TAREAS A REALIZAR:
1: Del texto sobre la educación en la Argentina, convierte en una lista breve el párrafo que empieza con "El sistema educativo de la Argentina mejoró", sin perder sus datos principales.
2: Por favor, resume en dos oraciones el texto sobre la educación en la Argentina.
3: Prosigue el texto sobre la educación en la Argentina a partir de su última oración.

FRAGMENTO SELECCIONADO:
Pese a todos los intentos que los estados nacional, provincial y de la Ciudad están haciendo, los resultados de las evaluaciones de lengua y matemática ponen de manifiesto que la enseñanza impartida en las escuelas es insuficiente respecto de lo que las expectativas de logro marcan internacionalmente como metas en ciertos tramos de la escolaridad.
PÁGINA 12
Mejora educativa
El sistema educativo de la Argentina mejoró 24 puntos en comprensión lectora –alcanzó 398 puntos– en las pruebas del año pasado del Programa para la Evaluación Internacional de Estudiantes (PISA) sobre logros de aprendizaje para estudiantes de 15 años de escuelas estatales y privadas, en ámbitos urbanos y rurales. “Argentina mejoró respecto de la prueba 2006. Los resultados indican que hemos aumentado 24 puntos en comprensión lectora, 10 en ciencias y otras 7 en matemáticas”, aseguró Alberto Sileoni, ministro de Educación.

MATERIAL PROPORCIONADO:

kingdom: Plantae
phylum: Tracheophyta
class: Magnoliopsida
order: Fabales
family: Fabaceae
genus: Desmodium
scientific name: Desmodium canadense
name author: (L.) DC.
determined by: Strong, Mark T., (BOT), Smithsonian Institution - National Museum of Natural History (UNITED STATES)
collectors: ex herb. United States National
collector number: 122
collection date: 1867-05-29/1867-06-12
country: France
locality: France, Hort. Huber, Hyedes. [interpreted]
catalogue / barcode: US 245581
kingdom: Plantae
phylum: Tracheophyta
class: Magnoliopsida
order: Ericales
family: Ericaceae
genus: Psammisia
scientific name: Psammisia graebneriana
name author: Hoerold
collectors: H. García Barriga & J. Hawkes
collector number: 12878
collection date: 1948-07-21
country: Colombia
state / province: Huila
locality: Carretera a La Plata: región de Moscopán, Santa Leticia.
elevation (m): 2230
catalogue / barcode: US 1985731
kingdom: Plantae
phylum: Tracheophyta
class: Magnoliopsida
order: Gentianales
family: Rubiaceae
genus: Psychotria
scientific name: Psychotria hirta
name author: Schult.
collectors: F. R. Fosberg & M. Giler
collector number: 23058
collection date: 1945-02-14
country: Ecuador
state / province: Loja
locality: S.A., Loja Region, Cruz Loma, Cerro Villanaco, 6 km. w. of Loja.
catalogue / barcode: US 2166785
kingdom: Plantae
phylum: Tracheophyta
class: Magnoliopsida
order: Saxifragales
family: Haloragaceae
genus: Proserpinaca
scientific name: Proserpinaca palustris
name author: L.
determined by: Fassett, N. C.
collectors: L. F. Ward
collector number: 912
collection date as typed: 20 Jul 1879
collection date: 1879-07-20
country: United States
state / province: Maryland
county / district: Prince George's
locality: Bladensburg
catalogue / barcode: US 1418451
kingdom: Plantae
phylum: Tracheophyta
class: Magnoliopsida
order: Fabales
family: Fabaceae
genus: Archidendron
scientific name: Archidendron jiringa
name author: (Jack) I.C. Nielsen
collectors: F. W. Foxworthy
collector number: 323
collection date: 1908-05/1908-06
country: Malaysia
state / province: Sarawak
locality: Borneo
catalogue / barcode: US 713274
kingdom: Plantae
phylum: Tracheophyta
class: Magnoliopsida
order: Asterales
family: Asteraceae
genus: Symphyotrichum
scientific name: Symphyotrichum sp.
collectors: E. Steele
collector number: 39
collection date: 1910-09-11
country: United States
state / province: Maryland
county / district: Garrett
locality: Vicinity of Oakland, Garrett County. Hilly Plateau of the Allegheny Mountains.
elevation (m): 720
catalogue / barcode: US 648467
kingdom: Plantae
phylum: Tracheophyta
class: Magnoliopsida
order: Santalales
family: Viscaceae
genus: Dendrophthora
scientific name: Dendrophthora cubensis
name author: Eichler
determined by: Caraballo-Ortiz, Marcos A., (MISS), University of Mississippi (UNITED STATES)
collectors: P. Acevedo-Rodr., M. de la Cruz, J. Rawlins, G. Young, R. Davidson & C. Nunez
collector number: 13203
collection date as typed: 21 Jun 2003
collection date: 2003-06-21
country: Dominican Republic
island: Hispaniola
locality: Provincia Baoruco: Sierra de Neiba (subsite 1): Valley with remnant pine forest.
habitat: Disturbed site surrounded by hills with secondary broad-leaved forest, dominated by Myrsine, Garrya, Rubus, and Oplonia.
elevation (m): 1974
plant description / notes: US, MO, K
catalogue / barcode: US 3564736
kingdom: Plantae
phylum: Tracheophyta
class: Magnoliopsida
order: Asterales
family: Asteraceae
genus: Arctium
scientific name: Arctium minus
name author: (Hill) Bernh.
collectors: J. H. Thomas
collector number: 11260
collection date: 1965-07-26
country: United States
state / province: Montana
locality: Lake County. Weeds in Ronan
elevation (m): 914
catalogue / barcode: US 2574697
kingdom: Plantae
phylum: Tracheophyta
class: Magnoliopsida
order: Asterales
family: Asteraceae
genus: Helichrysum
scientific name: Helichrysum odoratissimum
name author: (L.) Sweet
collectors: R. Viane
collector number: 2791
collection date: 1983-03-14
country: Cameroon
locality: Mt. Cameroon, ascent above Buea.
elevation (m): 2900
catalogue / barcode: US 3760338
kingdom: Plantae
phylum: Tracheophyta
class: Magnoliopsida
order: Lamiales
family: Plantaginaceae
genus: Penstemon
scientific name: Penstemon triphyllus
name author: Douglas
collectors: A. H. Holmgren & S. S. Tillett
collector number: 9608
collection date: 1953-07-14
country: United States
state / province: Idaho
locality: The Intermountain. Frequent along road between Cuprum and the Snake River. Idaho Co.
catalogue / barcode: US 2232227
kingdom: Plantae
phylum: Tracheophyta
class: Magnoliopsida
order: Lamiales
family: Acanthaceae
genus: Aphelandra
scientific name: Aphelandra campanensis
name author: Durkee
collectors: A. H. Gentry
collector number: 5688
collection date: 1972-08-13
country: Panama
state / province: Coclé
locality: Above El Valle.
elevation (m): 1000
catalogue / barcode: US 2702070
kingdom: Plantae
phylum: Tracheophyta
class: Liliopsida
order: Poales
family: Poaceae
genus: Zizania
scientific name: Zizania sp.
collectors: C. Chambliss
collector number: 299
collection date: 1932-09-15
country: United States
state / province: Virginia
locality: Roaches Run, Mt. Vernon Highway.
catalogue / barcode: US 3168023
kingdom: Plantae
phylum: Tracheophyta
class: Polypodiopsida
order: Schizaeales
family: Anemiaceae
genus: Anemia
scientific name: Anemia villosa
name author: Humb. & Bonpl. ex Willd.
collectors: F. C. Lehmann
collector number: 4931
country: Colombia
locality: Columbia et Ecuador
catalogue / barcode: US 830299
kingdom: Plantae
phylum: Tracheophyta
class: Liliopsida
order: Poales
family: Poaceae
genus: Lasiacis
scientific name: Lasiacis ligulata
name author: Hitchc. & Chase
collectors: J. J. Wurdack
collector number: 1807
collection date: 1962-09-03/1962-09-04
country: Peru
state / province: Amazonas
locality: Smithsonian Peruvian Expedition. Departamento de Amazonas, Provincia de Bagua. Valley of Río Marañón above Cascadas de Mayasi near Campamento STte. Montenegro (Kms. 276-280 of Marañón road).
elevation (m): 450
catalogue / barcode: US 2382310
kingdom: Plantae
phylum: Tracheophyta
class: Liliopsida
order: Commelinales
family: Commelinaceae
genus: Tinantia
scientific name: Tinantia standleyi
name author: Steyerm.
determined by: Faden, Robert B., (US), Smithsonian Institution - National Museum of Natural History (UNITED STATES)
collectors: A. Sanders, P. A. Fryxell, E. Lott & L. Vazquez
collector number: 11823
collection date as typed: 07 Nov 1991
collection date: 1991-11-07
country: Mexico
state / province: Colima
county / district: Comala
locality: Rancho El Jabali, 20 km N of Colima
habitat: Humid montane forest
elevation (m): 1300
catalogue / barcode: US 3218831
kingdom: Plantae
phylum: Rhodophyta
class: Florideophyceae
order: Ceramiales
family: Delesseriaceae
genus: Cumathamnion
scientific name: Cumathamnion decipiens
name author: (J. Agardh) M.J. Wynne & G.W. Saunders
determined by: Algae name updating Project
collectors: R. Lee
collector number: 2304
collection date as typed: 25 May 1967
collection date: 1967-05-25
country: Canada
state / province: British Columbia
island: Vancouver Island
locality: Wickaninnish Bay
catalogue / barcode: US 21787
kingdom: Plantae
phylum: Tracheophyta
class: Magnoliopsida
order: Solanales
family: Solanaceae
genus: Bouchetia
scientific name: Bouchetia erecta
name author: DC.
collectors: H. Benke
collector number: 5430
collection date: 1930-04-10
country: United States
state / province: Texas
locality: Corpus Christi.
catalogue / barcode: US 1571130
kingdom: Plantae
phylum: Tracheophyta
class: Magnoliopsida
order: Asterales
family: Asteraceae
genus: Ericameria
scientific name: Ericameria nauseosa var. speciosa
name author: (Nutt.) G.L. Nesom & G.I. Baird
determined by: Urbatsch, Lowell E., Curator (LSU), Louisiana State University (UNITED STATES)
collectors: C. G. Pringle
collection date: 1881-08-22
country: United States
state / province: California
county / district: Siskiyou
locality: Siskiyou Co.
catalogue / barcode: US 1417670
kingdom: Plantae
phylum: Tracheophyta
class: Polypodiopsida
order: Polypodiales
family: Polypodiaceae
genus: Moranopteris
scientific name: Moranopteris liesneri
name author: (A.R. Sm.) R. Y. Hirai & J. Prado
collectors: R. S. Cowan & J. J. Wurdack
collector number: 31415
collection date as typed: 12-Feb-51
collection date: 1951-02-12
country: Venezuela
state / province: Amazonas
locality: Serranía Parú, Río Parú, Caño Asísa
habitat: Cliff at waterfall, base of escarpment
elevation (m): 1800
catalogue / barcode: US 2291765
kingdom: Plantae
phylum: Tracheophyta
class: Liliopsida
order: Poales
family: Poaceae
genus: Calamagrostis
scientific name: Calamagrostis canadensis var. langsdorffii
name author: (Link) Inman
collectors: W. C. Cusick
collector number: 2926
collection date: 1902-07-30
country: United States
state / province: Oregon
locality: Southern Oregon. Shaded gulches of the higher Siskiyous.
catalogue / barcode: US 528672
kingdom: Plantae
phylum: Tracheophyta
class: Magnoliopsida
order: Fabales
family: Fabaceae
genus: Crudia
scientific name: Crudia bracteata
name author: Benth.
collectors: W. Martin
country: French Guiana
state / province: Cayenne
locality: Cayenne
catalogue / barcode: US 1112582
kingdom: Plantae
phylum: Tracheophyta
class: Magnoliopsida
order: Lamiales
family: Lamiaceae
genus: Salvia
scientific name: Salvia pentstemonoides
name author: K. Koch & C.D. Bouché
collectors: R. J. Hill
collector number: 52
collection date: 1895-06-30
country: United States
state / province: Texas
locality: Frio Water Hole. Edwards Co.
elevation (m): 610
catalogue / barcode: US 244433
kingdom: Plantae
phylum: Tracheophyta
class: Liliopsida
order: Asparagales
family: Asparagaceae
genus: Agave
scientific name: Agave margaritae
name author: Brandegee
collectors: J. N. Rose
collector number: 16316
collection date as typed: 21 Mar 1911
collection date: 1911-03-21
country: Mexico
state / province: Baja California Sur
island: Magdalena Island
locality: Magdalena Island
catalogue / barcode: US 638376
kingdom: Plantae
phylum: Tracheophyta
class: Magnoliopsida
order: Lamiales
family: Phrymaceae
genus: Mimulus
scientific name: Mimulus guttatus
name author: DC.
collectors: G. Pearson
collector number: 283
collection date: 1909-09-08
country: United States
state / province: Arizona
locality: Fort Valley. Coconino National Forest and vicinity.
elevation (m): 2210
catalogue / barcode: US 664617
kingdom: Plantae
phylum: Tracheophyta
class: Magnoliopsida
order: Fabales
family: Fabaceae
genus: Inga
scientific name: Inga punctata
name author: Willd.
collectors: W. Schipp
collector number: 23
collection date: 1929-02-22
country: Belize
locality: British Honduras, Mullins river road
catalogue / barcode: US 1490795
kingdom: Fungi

TAREAS RESUELTAS:
1:
- En las pruebas PISA del año pasado, la Argentina mejoró 24 puntos en comprensión lectora y alcanzó 398 puntos.
- Las pruebas miden logros de aprendizaje de estudiantes de 15 años de escuelas estatales y privadas, en ámbitos urbanos y rurales.
- Según el ministro de Educación, Alberto Sileoni, respecto de la prueba 2006 también se sumaron 10 puntos en ciencias y 7 en matemáticas.

2: Pese a los intentos de los estados nacional, provincial y de la Ciudad, las evaluaciones de lengua y matemática muestran que la enseñanza en las escuelas es insuficiente frente a las metas internacionales para ciertos tramos de la escolaridad. En las pruebas PISA del año pasado, la Argentina mejoró 24 puntos en comprensión lectora y llegó a 398, y según el ministro Alberto Sileoni subió además 10 puntos en ciencias y 7 en matemáticas respecto de 2006.

3:
El programa de la Organización para la Cooperación y el Desarrollo Económico (OCDE) evalúa cada tres años en lectura, matemática y ciencia las competencias que los estudiantes ponen en juego al resolver situaciones problemáticas. La Argentina se posicionó mejor que en 2006: en matemática con 388 puntos y en ciencias con 401. “Hemos mejorado, al igual que el resto de América latina, y junto a Colombia somos los países que más han crecido en la región”, sostuvo Sileoni. A pesar de la mejora, alcanzó el lugar 58º del grupo de 65 países, detrás de Chile y Brasil. El ministro advirtió que la prueba no atiende variables de sobreedad o primarización de la secundaria. “Si tomáramos los resultados de los chicos que cursan el primero de los grupos, o sea la secundaria tradicional, estaríamos en el lugar 46º o 47º”, aclaró.